Come non leggere alla luce di un provvidenziale disegno
divino il fatto che sulla cattedra di Pietro, ad un Pontefice polacco sia
succeduto un cittadino di quella terra, la Germania, dove il regime nazista poté affermarsi con grande virulenza, attaccando poi le nazioni vicine, tra le quali
in particolare la Polonia? Entrambi questi Papi in gioventù – seppure su
fronti avversi e in situazioni differenti – hanno dovuto conoscere la barbarie
della seconda guerra mondiale e dell’insensata violenza di uomini contro altri
uomini, di popoli contro altri popoli. La lettera di riconciliazione, che negli
ultimi giorni del Concilio Vaticano II, qui a Roma, i Vescovi polacchi
consegnarono ai Vescovi tedeschi, conteneva quelle famose parole che anche oggi
continuano a risuonare nel nostro animo: “Perdoniamo e chiediamo perdono”.

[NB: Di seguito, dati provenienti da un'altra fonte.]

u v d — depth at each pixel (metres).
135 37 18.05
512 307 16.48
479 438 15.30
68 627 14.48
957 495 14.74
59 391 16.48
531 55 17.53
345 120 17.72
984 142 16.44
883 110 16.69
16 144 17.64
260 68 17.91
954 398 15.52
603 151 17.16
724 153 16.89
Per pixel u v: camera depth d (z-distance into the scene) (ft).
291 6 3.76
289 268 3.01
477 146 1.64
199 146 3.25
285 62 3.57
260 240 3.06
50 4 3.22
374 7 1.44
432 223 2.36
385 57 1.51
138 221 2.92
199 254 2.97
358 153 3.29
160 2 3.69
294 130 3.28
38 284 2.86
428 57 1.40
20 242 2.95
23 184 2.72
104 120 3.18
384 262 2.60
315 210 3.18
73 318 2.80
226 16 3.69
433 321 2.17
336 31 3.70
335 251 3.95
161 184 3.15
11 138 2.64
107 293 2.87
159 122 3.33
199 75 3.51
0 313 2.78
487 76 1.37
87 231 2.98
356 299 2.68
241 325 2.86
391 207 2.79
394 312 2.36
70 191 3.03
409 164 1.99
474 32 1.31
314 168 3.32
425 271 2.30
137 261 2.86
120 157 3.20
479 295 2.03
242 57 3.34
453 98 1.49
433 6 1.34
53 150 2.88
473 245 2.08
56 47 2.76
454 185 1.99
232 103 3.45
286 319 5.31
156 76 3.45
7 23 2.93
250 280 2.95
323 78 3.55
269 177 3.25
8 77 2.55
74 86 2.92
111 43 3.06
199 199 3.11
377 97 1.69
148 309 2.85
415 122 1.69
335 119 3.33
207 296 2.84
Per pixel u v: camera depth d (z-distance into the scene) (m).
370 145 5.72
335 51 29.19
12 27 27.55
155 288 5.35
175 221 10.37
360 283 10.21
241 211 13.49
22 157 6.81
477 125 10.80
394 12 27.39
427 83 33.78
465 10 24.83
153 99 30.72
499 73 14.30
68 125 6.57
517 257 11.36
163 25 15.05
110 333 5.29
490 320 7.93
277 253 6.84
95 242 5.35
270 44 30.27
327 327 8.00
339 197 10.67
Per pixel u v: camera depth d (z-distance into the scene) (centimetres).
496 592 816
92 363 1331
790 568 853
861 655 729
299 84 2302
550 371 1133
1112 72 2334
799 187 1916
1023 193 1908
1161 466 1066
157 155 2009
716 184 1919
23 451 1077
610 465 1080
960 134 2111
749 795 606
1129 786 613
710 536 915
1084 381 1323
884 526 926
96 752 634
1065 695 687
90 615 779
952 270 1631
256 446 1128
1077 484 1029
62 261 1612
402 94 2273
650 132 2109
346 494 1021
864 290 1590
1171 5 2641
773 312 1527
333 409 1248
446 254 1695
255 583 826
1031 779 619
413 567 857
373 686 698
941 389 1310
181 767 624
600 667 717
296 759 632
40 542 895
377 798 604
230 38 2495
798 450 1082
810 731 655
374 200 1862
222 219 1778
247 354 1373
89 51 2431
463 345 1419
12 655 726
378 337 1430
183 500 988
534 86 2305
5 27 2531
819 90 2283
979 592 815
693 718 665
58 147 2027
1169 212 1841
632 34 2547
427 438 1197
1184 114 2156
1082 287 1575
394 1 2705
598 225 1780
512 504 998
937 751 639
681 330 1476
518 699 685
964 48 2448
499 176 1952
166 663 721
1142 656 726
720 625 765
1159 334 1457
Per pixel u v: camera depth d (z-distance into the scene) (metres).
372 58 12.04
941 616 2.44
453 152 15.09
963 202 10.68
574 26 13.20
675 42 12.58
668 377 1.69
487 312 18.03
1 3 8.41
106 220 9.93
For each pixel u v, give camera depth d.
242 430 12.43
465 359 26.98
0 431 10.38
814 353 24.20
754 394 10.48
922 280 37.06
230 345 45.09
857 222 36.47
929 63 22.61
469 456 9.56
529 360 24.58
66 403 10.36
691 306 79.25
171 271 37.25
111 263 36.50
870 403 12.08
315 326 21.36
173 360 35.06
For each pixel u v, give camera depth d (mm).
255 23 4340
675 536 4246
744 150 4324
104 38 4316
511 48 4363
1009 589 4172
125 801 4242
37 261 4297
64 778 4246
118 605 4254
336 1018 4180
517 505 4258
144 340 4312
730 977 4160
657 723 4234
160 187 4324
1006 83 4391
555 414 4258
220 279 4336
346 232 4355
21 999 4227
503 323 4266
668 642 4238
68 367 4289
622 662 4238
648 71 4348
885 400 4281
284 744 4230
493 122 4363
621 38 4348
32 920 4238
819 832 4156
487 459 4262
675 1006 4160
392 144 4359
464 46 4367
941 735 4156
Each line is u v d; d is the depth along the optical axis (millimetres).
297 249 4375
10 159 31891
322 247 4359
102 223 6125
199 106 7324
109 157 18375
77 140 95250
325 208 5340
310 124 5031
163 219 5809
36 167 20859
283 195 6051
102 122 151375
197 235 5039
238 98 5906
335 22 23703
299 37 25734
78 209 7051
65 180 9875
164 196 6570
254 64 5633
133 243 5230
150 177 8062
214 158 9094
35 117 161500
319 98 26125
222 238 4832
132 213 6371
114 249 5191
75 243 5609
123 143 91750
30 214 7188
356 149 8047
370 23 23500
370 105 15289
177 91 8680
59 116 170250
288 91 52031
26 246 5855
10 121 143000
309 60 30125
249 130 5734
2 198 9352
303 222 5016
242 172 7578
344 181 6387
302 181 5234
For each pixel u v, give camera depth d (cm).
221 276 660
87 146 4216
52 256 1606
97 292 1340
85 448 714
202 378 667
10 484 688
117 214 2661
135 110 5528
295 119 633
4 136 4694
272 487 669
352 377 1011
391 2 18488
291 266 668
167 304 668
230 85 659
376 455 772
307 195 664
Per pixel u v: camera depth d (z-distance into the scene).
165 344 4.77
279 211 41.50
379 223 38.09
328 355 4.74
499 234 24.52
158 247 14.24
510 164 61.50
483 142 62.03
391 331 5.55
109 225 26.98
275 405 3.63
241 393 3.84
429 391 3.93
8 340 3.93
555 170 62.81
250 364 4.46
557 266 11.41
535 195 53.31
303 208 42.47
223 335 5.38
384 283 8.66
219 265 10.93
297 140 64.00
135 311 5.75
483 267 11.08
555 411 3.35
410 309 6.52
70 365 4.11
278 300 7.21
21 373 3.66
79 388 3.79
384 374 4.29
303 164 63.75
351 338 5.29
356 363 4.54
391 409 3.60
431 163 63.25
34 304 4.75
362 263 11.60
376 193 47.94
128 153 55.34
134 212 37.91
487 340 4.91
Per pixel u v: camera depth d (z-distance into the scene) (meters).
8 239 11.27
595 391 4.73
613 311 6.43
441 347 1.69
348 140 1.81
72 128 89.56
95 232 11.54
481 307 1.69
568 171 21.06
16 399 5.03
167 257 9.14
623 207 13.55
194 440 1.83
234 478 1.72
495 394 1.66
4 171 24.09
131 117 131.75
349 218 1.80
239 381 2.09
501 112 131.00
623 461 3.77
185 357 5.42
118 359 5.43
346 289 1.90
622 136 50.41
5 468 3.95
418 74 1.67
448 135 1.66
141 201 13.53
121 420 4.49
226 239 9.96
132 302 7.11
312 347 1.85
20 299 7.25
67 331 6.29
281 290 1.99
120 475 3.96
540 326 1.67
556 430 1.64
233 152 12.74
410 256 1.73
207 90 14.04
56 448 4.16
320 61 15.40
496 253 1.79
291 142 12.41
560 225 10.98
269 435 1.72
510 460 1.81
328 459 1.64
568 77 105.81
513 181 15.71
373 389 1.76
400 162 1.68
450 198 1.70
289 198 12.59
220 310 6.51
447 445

Nell’omelia di domenica scorsa ricordavo ai neo sacerdoti che “nulla può
migliorare nel mondo se il male non è superato, e il male può essere superato
solo con il perdono”. La comune e sincera condanna del nazismo, come del
comunismo ateo, sia per tutti un impegno a costruire sul perdono la
riconciliazione e la pace. “Perdonare – ricordava ancora l’amato Giovanni
Paolo II – non significa dimenticare”, ed aggiungeva che “se la memoria è legge
della storia, il perdono è potenza di Dio, potenza di Cristo che agisce nelle
vicende degli uomini” (Insegnamenti di Giovanni Paolo II, XVII/2 [1994],
p. 250). La pace è anzitutto dono di Dio, che fa germinare nel cuore di chi
l’accoglie sentimenti di amore e di solidarietà.